TRY IT:
Transcribe the records in full.

EXTRACTED RECORDS:
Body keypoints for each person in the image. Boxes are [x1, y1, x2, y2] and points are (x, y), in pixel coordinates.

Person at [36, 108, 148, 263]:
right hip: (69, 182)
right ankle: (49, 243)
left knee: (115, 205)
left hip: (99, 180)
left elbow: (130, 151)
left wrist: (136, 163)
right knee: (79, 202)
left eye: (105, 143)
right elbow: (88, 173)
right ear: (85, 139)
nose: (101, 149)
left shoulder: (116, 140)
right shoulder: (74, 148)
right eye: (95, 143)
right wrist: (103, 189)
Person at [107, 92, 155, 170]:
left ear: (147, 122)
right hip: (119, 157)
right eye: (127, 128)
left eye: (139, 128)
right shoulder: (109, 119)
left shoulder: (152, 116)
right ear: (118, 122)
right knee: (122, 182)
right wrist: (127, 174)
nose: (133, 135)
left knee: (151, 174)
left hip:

OUTPUT FOR THIS TASK:
Body keypoints for each person in the image. Boxes are [x1, y1, x2, y2] and points are (x, y), in pixel coordinates.

Person at [36, 108, 148, 263]:
right hip: (69, 182)
right ankle: (49, 243)
left knee: (115, 205)
left hip: (99, 180)
left elbow: (130, 151)
left wrist: (136, 163)
right knee: (79, 202)
left eye: (105, 143)
right elbow: (88, 173)
right ear: (85, 139)
nose: (101, 149)
left shoulder: (116, 140)
right shoulder: (74, 148)
right eye: (95, 143)
right wrist: (103, 189)
Person at [107, 92, 155, 170]:
left ear: (147, 122)
right hip: (119, 157)
right eye: (127, 128)
left eye: (139, 128)
right shoulder: (109, 119)
left shoulder: (152, 116)
right ear: (118, 122)
right knee: (122, 182)
right wrist: (127, 174)
nose: (133, 135)
left knee: (151, 174)
left hip:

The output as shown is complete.